Vimseltinib

Clinical data
- Trade names: Romvimza
- AHFS/Drugs.com: Monograph
- MedlinePlus: a625067
- License data: US DailyMed: Vimseltinib;
- Routes of administration: By mouth
- Drug class: Antineoplastic
- ATC code: L01EX29 (WHO) ;

Legal status
- Legal status: US: ℞-only; EU: Rx-only;

Identifiers
- IUPAC name 3-methyl-5-[6-methyl-5-[2-(1-methylpyrazol-4-yl)pyridin-4-yl]oxypyridin-2-yl]-2-(propan-2-ylamino)pyrimidin-4-one;
- CAS Number: 1628606-05-2;
- PubChem CID: 86267612;
- IUPHAR/BPS: 11190;
- DrugBank: DB17520;
- ChemSpider: 95499700;
- UNII: PX9FTM69BF;
- KEGG: D12238;
- ChEMBL: ChEMBL5095202;

Chemical and physical data
- Formula: C_{23}H_{25}N_{7}O_{2}
- Molar mass: 431.500 g·mol^{−1}
- 3D model (JSmol): Interactive image;
- SMILES CC1=C(C=CC(=N1)C2=CN=C(N(C2=O)C)NC(C)C)OC3=CC(=NC=C3)C4=CN(N=C4)C;
- InChI InChI=1S/C23H25N7O2/c1-14(2)27-23-25-12-18(22(31)30(23)5)19-6-7-21(15(3)28-19)32-17-8-9-24-20(10-17)16-11-26-29(4)13-16/h6-14H,1-5H3,(H,25,27); Key:TVGAHWWPABTBCX-UHFFFAOYSA-N;

= Vimseltinib =

Chemical compound

Vimseltinib, sold under the brand name Romvimza, is an anti-cancer medication used for the treatment of tenosynovial giant cell tumor. Vimseltinib is a kinase inhibitor. Vimseltinib is a macrophage colony-stimulating factor receptor antagonist.

The most common adverse reactions, including laboratory abnormalities, include increased aspartate aminotransferase, periorbital edema, fatigue, rash, increased cholesterol, peripheral edema, face edema, decreased neutrophils, decreased leukocytes, pruritus, and increased alanine aminotransferase.

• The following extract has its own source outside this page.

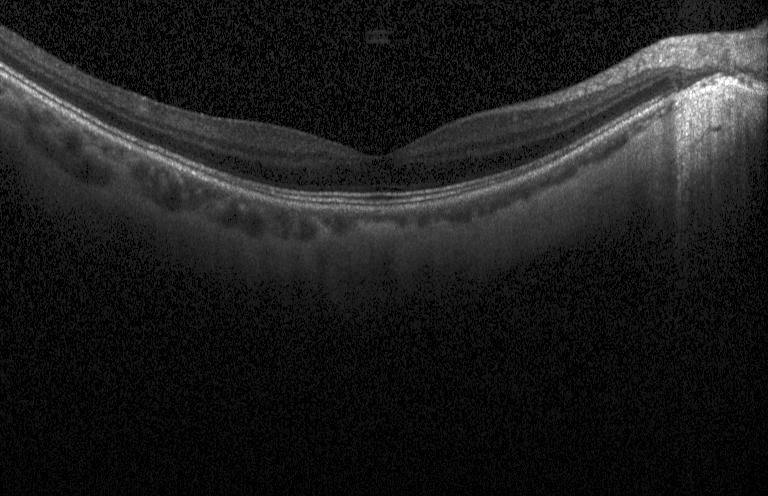 Macular OCT: no CNV, DME, or drusen.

Vimseltinib was approved for medical use in the United States in February 2025.

== Medical uses ==
Vimseltinib is indicated for the treatment of adults with symptomatic tenosynovial giant cell tumor for which surgical resection will potentially cause worsening functional limitation or severe morbidity.

== History ==
The efficacy of vimseltinib was evaluated in MOTION (NCT05059262), a double-blind, multicenter, randomized (2:1), placebo-controlled trial in participants with tenosynovial giant cell tumor for whom surgical resection may cause worsening functional limitation or severe morbidity. Eligible participants had a confirmed diagnosis of tenosynovial giant cell tumor with measurable disease (RECIST v1.1) with at least one lesion having a minimum size of 2 cm. Participants were randomized to placebo or vimseltinib, 30 mg twice weekly administered for 24 weeks, during the double-blind period (part 1). During the open-label period (part 2), patients could continue vimseltinib and those receiving placebos could crossover to vimseltinib. Randomization was stratified by tumor location (lower limb versus all other) and region (United States versus Non-US). A total of 123 participants were randomized: 83 to the vimseltinib arm and 40 to placebo during part 1.

The US. Food and Drug Administration (FDA) granted the application for vimseltinib priority review designation.

== Society and culture ==
=== Legal status ===
Vimseltinib was approved for medical use in the United States in February 2025.

In July 2025, the Committee for Medicinal Products for Human Use of the European Medicines Agency adopted a positive opinion, recommending the granting of a marketing authorization for the medicinal product Romvimza, intended for the treatment of adults with symptomatic tenosynovial giant cell tumor. The applicant for this medicinal product is Deciphera Pharmaceuticals (Netherlands) B.V. Vimseltinib was authorized for medical use in the European Union in September 2025.

=== Names ===
Vimseltinib is the international nonproprietary name.

Vimseltinib is sold under the brand name Romvimza.